Aber entscheidend ist nicht nur das Wildtiermanagement und eine gut organisierte Verwaltung, die die unvermeidlichen Schäden in jedem Einzelfall bewertet und für einen finanziellen Ausgleich sorgt. Entscheidend wird sein, ob die Menschen in den ländlichen Regionen bereit sein werden, wieder mit einem Stück wilder Natur zusammenzuleben. Die Wiederherstellung dieser Bereitschaft kann nur in einem Prozess gelingen, der alle Betroffenen mit einschließt. Dabei muss gerade auch der jungen Generation eine Perspektive gegeben werden, wie wilde Natur und Einkommenserwerb zusammen gehen. In einigen sehr dünn besiedelten Landschaften sollte allerdings auch geprüft werden, ob der Natur nicht der Vorrang gegenüber der wirtschaftlichen Nutzung gegeben werden kann.
Vor einigen Wochen haben wir bereits auf den interessanten Podcast zum Thema Rewilding auf detector.fm aufmerksam gemacht. In diesem wird das Thema nicht einfach nur verklärt, sondern auch auf Probleme mit diesem Ansatz hingewiesen. 

Stefan Schwill vom NABU erläutert, dass die Zielsetzung, Natur Natur sein zu lassen, bei uns in Deutschland nach wir vor nicht wirklich etabliert ist. Dabei soll mit Rewilding in bestimmten Gebieten wieder eine natürliche Ordnung hergestellt werden.
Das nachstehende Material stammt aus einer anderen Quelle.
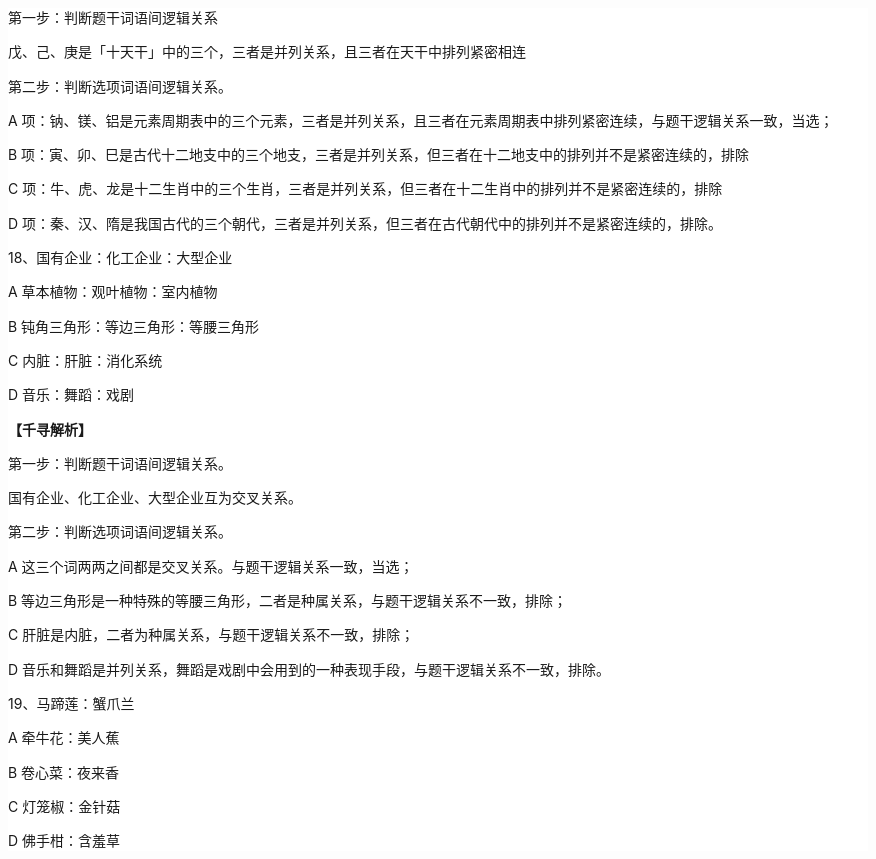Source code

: 第一步：判断题干词语间逻辑关系


戊、己、庚是「十天干」中的三个，三者是并列关系，且三者在天干中排列紧密相连


第二步：判断选项词语间逻辑关系。


A 项：钠、镁、铝是元素周期表中的三个元素，三者是并列关系，且三者在元素周期表中排列紧密连续，与题干逻辑关系一致，当选；


B 项：寅、卯、巳是古代十二地支中的三个地支，三者是并列关系，但三者在十二地支中的排列并不是紧密连续的，排除


C 项：牛、虎、龙是十二生肖中的三个生肖，三者是并列关系，但三者在十二生肖中的排列并不是紧密连续的，排除


D 项：秦、汉、隋是我国古代的三个朝代，三者是并列关系，但三者在古代朝代中的排列并不是紧密连续的，排除。


18、国有企业：化工企业：大型企业


A 草本植物：观叶植物：室内植物


B 钝角三角形：等边三角形：等腰三角形


C 内脏：肝脏：消化系统


D 音乐：舞蹈：戏剧


**【千寻解析】**


第一步：判断题干词语间逻辑关系。


国有企业、化工企业、大型企业互为交叉关系。


第二步：判断选项词语间逻辑关系。


A 这三个词两两之间都是交叉关系。与题干逻辑关系一致，当选；


B 等边三角形是一种特殊的等腰三角形，二者是种属关系，与题干逻辑关系不一致，排除；


C 肝脏是内脏，二者为种属关系，与题干逻辑关系不一致，排除；


D 音乐和舞蹈是并列关系，舞蹈是戏剧中会用到的一种表现手段，与题干逻辑关系不一致，排除。


19、马蹄莲：蟹爪兰


A 牵牛花：美人蕉


B 卷心菜：夜来香


C 灯笼椒：金针菇


D 佛手柑：含羞草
Der Unterschied zu anderen Renaturierungsansätzen ist, dass ab einem gewissen Punkt gar nicht mehr eingegriffen wird. Die Natur soll sich aus sich selbst heraus stabilisieren. Der Naturjournalist Ralf Stork entgegnet, dass der Mensch sich im Land so breit gemacht hat, dass es letztlich gar nicht mehr so viel Platz für Rewildinggebiete gibt.
Foto: Jo Oerter
Aus diesem Grund sind die von der Initiative Rewilding Europe betreuten acht Gebiete, in denen Europa noch wild ist bzw. wieder wild werden kann nicht nur wertvolle Schätze, auf die wir gemeinsam aufpassen sollten. Es müssen auch gut kontrollierte und gut geschützte Regionen sein, in denen im Zweifel der Mensch hinter die Entwicklung eines natürlichen Gleichgewichts zurücktreten muss. Wir verfolgen das "Experiment Rewilding" weiter. Und wir freuen uns darüber, dass die großen Fünf auch bei uns wieder eine Chance haben.